Dec 15 2017   10:05AM GMT

What Does Good Product Management Look Like?

Justin Rohrman Justin Rohrman Profile: Justin Rohrman

Product management

My favorite product manager I have ever worked with treated the development group with a sort of benign neglect. He spent most of his time outside of the office talking with customers. Randomly, he came back to home base with a blast of feature ideas. Some were well thought out and describe, others were a sentence or two. These ideas got passed on to a developer to turn into software. Somehow, he was usually happy with the results whether we knew what he wanted or had to make guesses. After that, he was off for another round of customer visits and generally inaccessible during that time.

He was my favorite product manager to work with, but probably not the best. So, what makes a good product manager?

One of the better measures I can think of is WTFs per second after the sprint review (or whatever your company calls it) meeting.

Most sprints, in my experience, start with some sort of review. The product manager presents a list of stories or specifications that the development group is supposed to burn through and release at the end of the next two weeks. The product manager presents the features one by one, and the development group asks questions. At one company I worked with, this was a tedious process. We were working with a complicated business domain, and boiling features down to the user story template format usually led to a lot of information loss. Those meetings took a full day per team, minimum, and even after that a lot of questions came up about feature specifics. Starting the sprint was hard, but once we were moving and writing new software, with a few exceptions, things were smooth.

product management

Another company I worked with used detailed specifications to the point where the product manager would make recommendations about which classes in our SDK to use. The sprint review meetings were straight forward. Our product manager walked through the specification line by line explaining what he wanted done. Everything was fairly explicit, so there weren’t many questions to ask unless there is an obvious problem. But, it is hard sometimes to detect software problems in a paper specification. Especially when that specification is backed by supreme confidence. The sprints would start, developers made some new software and eventually sent that to the test group. Everything looks OK so far. I remember one time getting a new report feature where data in what I thought was a reasonable range flowed off of the chart onto other parts of the page. The developer pointed to the specification and told me the feature worked as designed. I told him the specification was obviously stupid.  We talked and disagreed about what to do and eventually got some intervention from a manager. The code was updated to scale a larger range of data so that it all fit on the chart and didn’t overlap other parts of the user interface.

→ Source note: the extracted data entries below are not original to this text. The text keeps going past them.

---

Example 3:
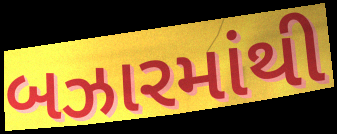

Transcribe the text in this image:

બઝારમાંથી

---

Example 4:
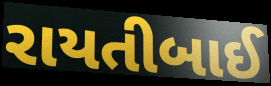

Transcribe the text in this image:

રાયતીબાઈ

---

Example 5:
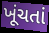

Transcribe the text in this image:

ખૂંચતાં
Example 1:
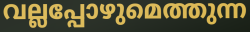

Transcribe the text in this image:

വല്ലപ്പോഴുമെത്തുന്ന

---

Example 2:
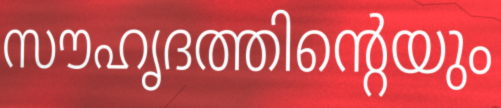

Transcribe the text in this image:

സൗഹൃദത്തിന്റെയും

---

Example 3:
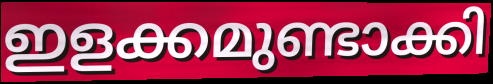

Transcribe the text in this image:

ഇളക്കമുണ്ടാക്കി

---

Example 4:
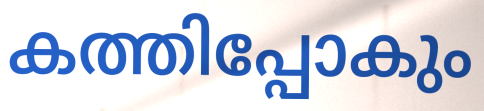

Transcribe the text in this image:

കത്തിപ്പോകും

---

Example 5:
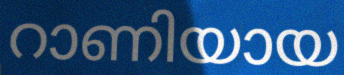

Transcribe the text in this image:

റാണിയായ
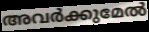
അവർക്കുമേൽ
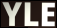
YLE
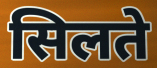
सिलते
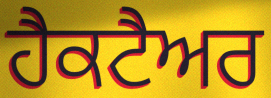
ਹੈਕਟੈਅਰ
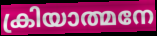
ക്രിയാത്മനേ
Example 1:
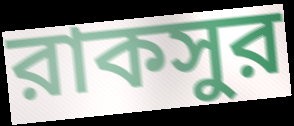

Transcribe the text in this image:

রাকসুর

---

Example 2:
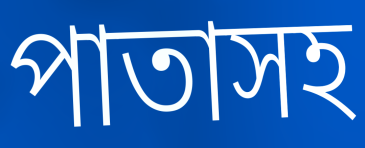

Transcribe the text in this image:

পাতাসহ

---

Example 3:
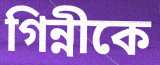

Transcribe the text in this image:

গিন্নীকে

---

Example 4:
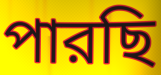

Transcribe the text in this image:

পারছি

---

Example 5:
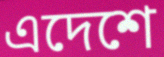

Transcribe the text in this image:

এদেশে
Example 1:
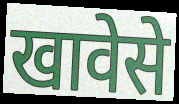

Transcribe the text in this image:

खावेसे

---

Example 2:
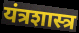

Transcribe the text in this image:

यंत्रशास्त्र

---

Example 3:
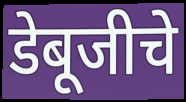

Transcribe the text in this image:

डेबूजीचे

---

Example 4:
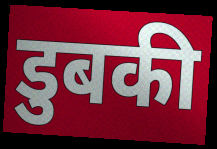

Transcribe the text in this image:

डुबकी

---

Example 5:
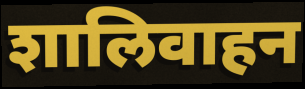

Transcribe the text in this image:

शालिवाहन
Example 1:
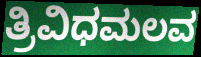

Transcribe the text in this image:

ತ್ರಿವಿಧಮಲವ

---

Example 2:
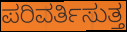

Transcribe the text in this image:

ಪರಿವರ್ತಿಸುತ್ತ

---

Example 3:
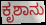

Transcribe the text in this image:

ಕೃಶಾನು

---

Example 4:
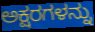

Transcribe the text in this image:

ಅಕ್ಷರಗಳನ್ನು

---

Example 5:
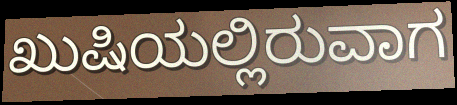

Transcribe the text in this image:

ಖುಷಿಯಲ್ಲಿರುವಾಗ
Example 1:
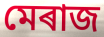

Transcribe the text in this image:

মেৰাজ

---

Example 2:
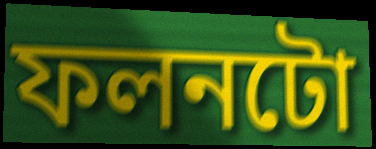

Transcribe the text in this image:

ফলনটো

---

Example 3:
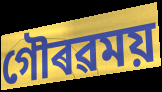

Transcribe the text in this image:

গৌৰৱময়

WTFs per second is a sign of annoyance, but what it really translates to is lost time. Questions are part of software development, and usually the more we ask the better the product ends up being when it is delivered. Part of the skill of a product manager is designing their explanations of a feature so that questions asked by developers are asked earlier and have useful answers. Availability matters, too. My favorite product manager from the intro here was rarely available outside of the sprint review meetings. This made any question the development team had dangerous. We had to make assumptions and there was little chance for course correction if our assumptions were wrong.

What is your measure of a good product manager?